**TEXT EXCERPT:**

========

What does the future hold for marketing? I suggest the perception of marketing has fundamentally changed over the past twenty years and that is not good news for the marketing profession.
That said, this is not a marketing is dead post, far from it. Marketing, when properly defined, is just as important to company profitability as it ever was. I argue the functions of marketing will not disappear but the future of marketing as a profession looks bleak.
Marketing has struggled to define itself. It has failed to gain control of the buttons it must press to make a difference. Crucially it has failed to persuade corporate management it delivers value and is deserving of the support it needs.
Perhaps the ambition of defining strategy and managing the 4P’s was too much.
Does Marketing Deliver Value?
If we take a step back it should be possible to answer the value question from first principles. If a business is not ‘identifying and understanding customer needs and coming up with solutions that satisfy customers and produce profit for the stakeholders’ (Philip Kotler) then what is it doing?
At this point, we could lurch into a review of the many articles on the value of marketing to an organisation but the above should be enough. A business must deliver value to its customers. Or, at least do a better job of providing delivering value than competitors. Identifying and satisfying needs is marketing. No customers equals no business.
There is a strong argument for measuring marketing ROI. Without solid marketing metrics, how can marketing expect to be taken seriously at the top levels of the organisation?
Perhaps marketing last hope was to deliver the numbers. Metrics that are relevant to the senior management team and business operations.
Unfortunately, if marketing is on the margins of the organisation then all it has to report on is its marginal impact.
So What Are The Key Problems Facing Marketing?
Managing the 4P’s and/or the 4A’s as defined by Jagish Seth is a big ask. Marketing has already failed to live up to those lofty aims. From A Cross-National Investigation into the Marketing Department’s Influence Within the Firm -Journal of international marketing (Volume 19(3) 2011 “Decisions in areas such as pricing, customer service, product development and distribution are not (my emphasis) dominated by marketing’ – that’s 3 of the 4P’s.
The marketing department cannot operate in a vacuum. It is down to the entire organisation to deliver and company culture is critical. Driving through change has to come from the top. If marketing does not have a seat at the top table it will always be struggling for support.
Perhaps marketing has created many of its own challenges. However unfair it may be the perception of marketing as the ‘arts and craft department’ persists. There are various types of marketer working in a wide range of businesses but most are suffering from a reputation problem.
Blurred Lines – Who Leads and Who Follows?
So, if not marketing then who is in control of directing business to achieve its aims?

========

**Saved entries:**
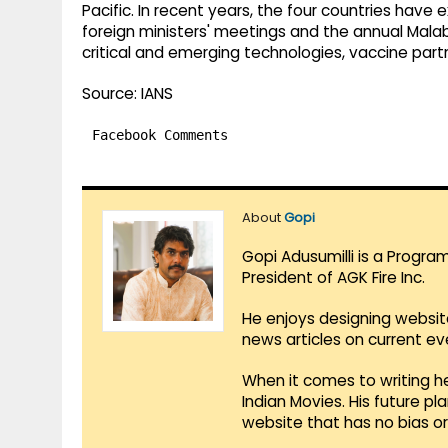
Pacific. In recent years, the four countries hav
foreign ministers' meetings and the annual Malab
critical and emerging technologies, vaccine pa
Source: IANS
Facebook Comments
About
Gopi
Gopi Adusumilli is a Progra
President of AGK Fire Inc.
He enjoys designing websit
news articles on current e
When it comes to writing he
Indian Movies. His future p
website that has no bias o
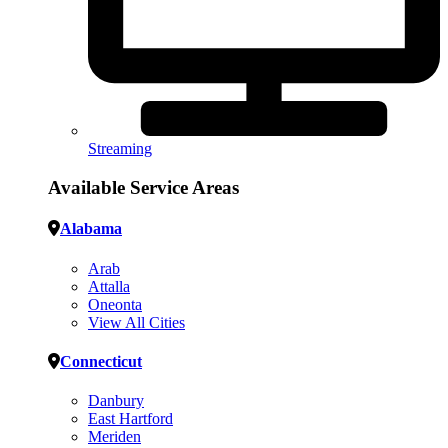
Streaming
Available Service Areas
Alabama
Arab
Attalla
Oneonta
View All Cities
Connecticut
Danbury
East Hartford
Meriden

========

**TASKS TO PERFORM:**
• a. In the marketing article, whose words define a business's role as identifying and satisfying customer needs and producing profit for stakeholders?
• b. Rewrite the saved entries with "Facebook Comments" replaced by "Reader Comments" and every other word unchanged, and please leave the pictures out.

**EXERCISE RESULTS:**
• a. Philip Kotler

• b.
Pacific. In recent years, the four countries hav
foreign ministers' meetings and the annual Malab
critical and emerging technologies, vaccine pa
Source: IANS
Reader Comments
About
Gopi
Gopi Adusumilli is a Progra
President of AGK Fire Inc.
He enjoys designing websit
news articles on current e
When it comes to writing he
Indian Movies. His future p
website that has no bias o
Streaming
Available Service Areas
Alabama
Arab
Attalla
Oneonta
View All Cities
Connecticut
Danbury
East Hartford
Meriden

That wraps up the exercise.